Buoyed by the strong critical reception and profitability of the film, Fox assigned much of the credit to the central performance of Rennie. Convinced that it had a potential leading man under contract, the studio decided to produce a version of Les Miserables as a vehicle for him. The film, released on 14 August 1952, was directed by All Quiet on the Western Front's Lewis Milestone. Rennie's performance was respectfully, but not enthusiastically, received by the critics. Ultimately, Les Misérables turned in an extremely modest profit and put an end to any further attempts to promote the 43-year-old Rennie as a future star. He was, however, launched on a thriving career as a top supporting actor, as in Sailor of the King. Based on the positive reaction to his two turns as the Apostle Peter, Fox assigned him another third-billed, top-tier role as a stalwart man of God, Franciscan friar Junipero Serra, who, between 1749 and his death in 1784, founded missions inAlta California. The film was September 1955's Seven Cities of Gold, with Richard Egan and Anthony Quinn.

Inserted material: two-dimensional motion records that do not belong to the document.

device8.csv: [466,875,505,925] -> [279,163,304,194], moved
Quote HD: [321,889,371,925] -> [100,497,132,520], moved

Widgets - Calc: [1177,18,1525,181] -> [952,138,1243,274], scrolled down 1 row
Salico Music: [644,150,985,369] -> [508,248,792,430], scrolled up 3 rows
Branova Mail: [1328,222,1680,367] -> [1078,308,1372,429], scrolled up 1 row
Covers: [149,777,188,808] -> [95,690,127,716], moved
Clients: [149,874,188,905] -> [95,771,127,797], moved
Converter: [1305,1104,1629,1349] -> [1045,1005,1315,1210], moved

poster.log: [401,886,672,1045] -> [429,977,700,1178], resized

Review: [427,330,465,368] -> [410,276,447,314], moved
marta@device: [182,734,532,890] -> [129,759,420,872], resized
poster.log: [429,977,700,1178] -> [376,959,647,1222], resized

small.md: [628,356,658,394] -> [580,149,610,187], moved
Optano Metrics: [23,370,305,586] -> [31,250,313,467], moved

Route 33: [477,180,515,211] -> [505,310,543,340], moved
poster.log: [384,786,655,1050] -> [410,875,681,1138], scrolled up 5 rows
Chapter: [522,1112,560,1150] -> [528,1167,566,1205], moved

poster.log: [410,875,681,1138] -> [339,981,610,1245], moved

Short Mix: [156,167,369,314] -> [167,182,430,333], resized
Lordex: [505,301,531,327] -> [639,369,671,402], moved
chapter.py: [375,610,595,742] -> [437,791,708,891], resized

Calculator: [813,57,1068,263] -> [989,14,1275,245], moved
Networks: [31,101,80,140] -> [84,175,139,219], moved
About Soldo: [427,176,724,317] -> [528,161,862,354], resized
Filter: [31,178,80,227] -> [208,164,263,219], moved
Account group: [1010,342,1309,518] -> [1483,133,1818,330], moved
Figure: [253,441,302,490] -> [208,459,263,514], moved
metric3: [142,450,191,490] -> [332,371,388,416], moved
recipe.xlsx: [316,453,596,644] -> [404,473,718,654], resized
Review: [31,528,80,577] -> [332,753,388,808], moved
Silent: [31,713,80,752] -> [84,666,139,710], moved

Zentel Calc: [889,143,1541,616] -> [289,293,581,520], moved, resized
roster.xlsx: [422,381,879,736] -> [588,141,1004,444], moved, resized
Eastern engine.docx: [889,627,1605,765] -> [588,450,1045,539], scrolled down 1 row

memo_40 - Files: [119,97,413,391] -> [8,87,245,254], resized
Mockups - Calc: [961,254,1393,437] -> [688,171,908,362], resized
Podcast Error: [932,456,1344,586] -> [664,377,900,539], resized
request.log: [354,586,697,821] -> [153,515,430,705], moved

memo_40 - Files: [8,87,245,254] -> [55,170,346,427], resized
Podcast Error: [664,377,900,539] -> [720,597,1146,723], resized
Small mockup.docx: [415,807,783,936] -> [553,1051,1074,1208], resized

In 1953, he starred in Dangerous Crossing under contract with 20th Century Fox. It was released in 1953 as a black-and-white noirish mystery film. It was directed by Joseph M. Newman, starred Rennie and Jeanne Crain, and was based on a 1943 play Cabin B-13 by John Dickson Carr. The production reused sets and props from "Titanic" of the same year, in which Rennie did the closing narration. His next film was the last under his five-year contract with 20th Century-Fox. The Rains of Ranchipur, released on 14 December 1955, assigned him fifth billing after the lead romantic teaming of Lana Turner and Richard Burton. As Turner's character's cuckolded husband, Lord Esketh, Rennie maintained his typical dignity and stiff upper lip.